* _WHAT IS REQUIRED_
In the forum thread below, shorten the paragraph that begins "If you are getting wild oscillations" and keep its main facts.

* _QUOTED PASSAGE_
******************************

Why does this function start swinging up and down so weirdly Please have a look at the function: $$f(x) = \left(x + \frac{1}{x^x}\right)^x - x^x$$
You may see the plot on Wolfram Alpha.
Why does it have such a weird behaviour from $x = 13$? It starts swinging up and down so weirdly!
 A: Using the binomial theorem, we get
$$
\begin{align}
\left(x+\frac1{x^x}\right)^x-x^x
&=x^x\left[\left(1+\frac1{x^{x+1}}\right)^x-1\right]\\
&=x^x\left[\frac1{x^x}+\frac{x-1}2\frac1{x^{2x+1}}+O\left(\frac1{x^{3x}}\right)\right]\\
&=1+\frac1{2x^x}+O\left(\frac1{x^{x+1}}\right)
\end{align}
$$
If you are getting wild oscillations or quantized output, it is probably due to truncation error.

******************************

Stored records
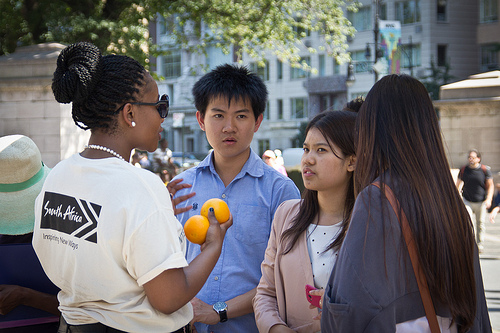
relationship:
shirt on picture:
[42, 142, 182, 330] [37, 182, 105, 242]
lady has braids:
[30, 42, 233, 332] [70, 52, 155, 128]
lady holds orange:
[30, 42, 233, 332] [181, 212, 211, 246]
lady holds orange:
[30, 42, 233, 332] [198, 196, 232, 225]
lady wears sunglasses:
[30, 42, 233, 332] [131, 86, 176, 113]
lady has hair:
[320, 73, 491, 333] [343, 76, 492, 325]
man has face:
[169, 66, 302, 333] [201, 88, 258, 159]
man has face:
[169, 66, 302, 333] [202, 100, 259, 155]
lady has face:
[30, 42, 233, 332] [122, 65, 171, 154]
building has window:
[130, 3, 449, 187] [160, 58, 181, 76]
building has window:
[130, 3, 449, 187] [287, 58, 310, 78]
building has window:
[130, 3, 449, 187] [156, 13, 175, 35]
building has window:
[130, 3, 449, 187] [277, 55, 283, 81]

******************************

* _RESPONSE_
Wild oscillations or quantized output probably come from truncation error.